Just about every youth league in the country has some form of a pitch count limit. In Maryland public schools, any pitcher who throws 76 or more pitches in a game must have at least four days of rest before their next game appearance, with a limit of 105 pitches. The Virginia High School League has a 110-pitch limit, with 101 or more pitches mandating four days of rest.
Informing players and parents of the risks can help them manage their workload and its intensity. Gjormand and Wagner helped found the Global Baseball Coaches Network, which hosts a weekly live show in which the issue of player safety and chasing velocity is a frequent discussion. Emerson ran a symposium in Vienna, where former major leaguers, coaches and doctors spoke of the dangers facing pitchers in the modern baseball landscape. In circles of coaches and former players, Wagner said, the state of arm health is one of the most frequent topics of discussion.

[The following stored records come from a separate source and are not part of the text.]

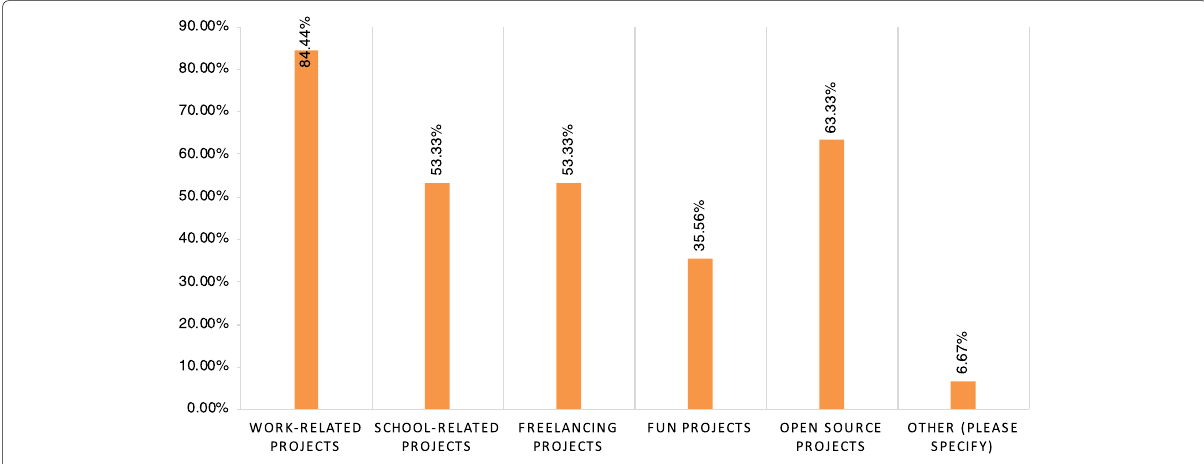
Fig. 7 Types of projects for which programmers would use the proposed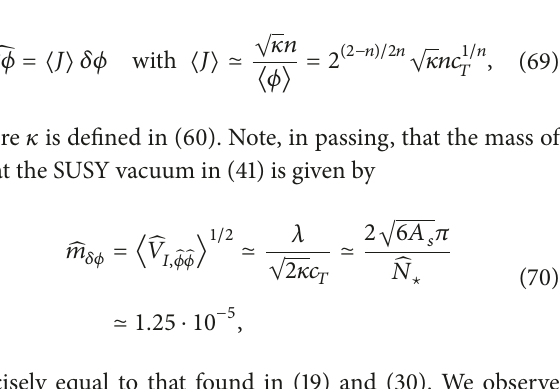
Figure 3: The inflationary potential corresponding to 𝜙 ⋆ and 𝜙 𝑓 are also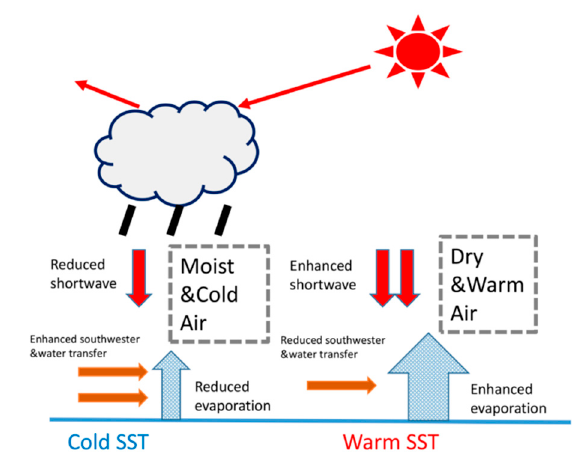
Figure 10. Schematic diagram showing the effect of BSISO on the evaporation duct over the SCS. Active convection induces decreased air–sea humidity and temperature differences, which leads to a weakened evaporation duct. For negative convection, the opposite is true.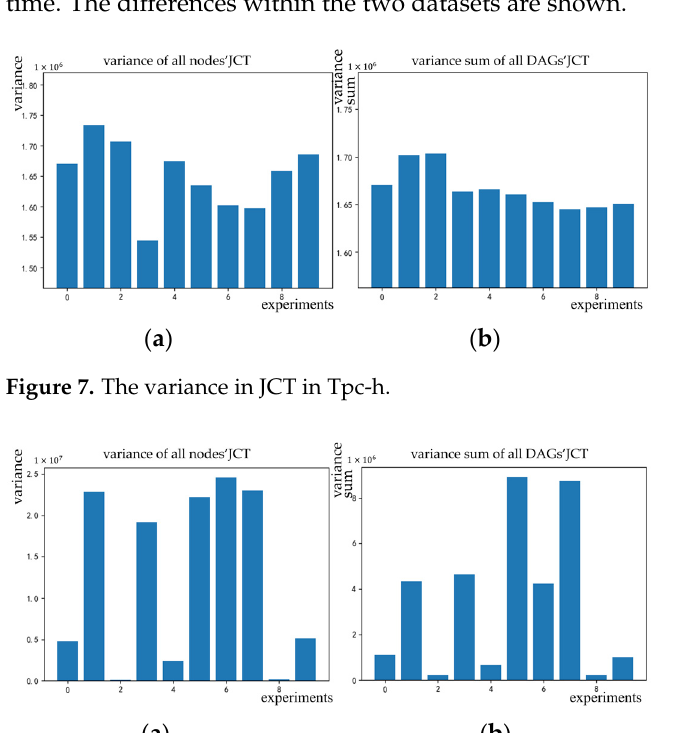
( c ) Figure 6. JCT on alidata ( a ), scientific workflows ( b ), and Tpc-h ( c ) using the proposed model, Decima, and Graphene The reason why the proposed model works well on alidata is due to it being from a real cluster scheduling trace. Its tasks have stronger diversity and a larger number. Diversity helps the model capture task features more comprehensively. The large number benefits more trial and error of the model and enhances generalization. In contrast, Tpc-h only has 154 pieces of data, and the number of DAG nodes generally ranges from 2 to 18. It is from 2 to 100 in alidata. When good results are achieved on alidata, the model has been “overfitted” on Tpc-h. This paper argues that this is the reason why APER performs worse on Tpc-h.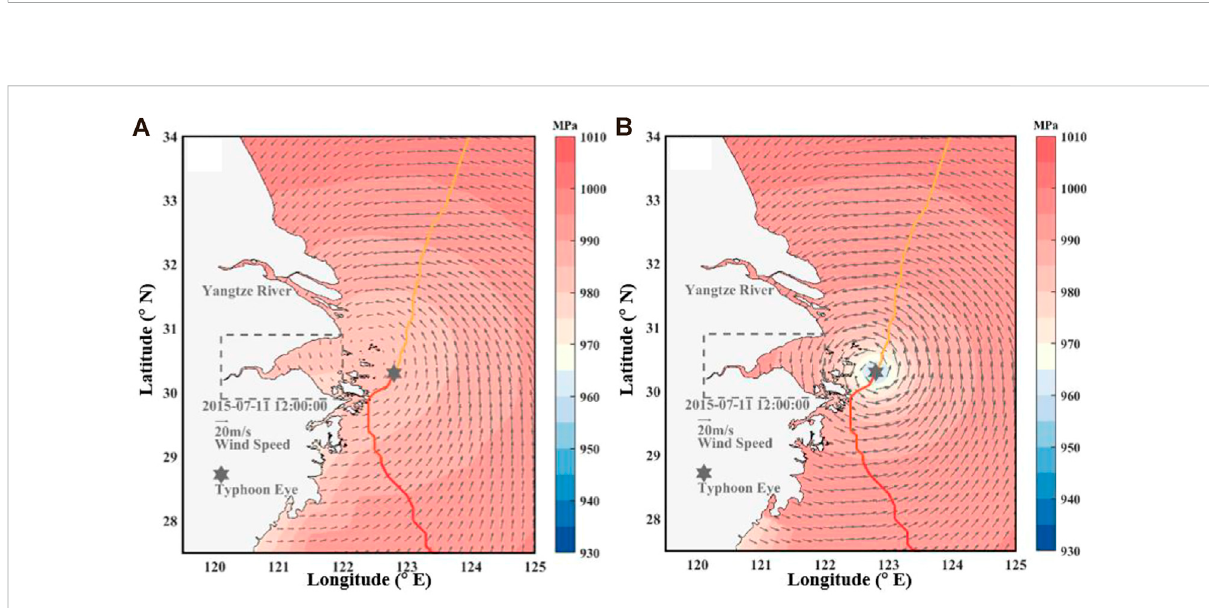
FIGURE 3 Comparison of (A) ECMWF and (B) synthetic wind fi eld distribution (11 July 2015,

On the medical front, doctors and researchers are working to better understand the issues and provide more effective treatments. The newest mainstream version of the Tommy John procedure is called the Triple Tommy John, or TJ3. While the original procedure pioneered by Frank Jobe takes a ligament from the forearm or leg and places it in the elbow, TJ3 also repairs the native ligament and places an artificial internal brace to cover the ligament, acting like a seat belt to better protect it from future injury.
Rosand received an internal brace and recently finished his year-long recover program, now throwing without restrictions. After a precautionary summer away from competitive pitching, he will play college baseball at Virginia. Even without the setback, it took time getting used to being back on a mound — he compared it to learning to run after a year without walking.
“It’s definitely made me more aware when I have a teammate or a friend with any sort of elbow or arm pain, don’t take the chance,” Rosand said. “I wholeheartedly believe that if you want to throw hard, you have to trust that it’s going to come naturally. Sometimes it does, sometimes it doesn’t, but when you chase velocity is when you run into problems.”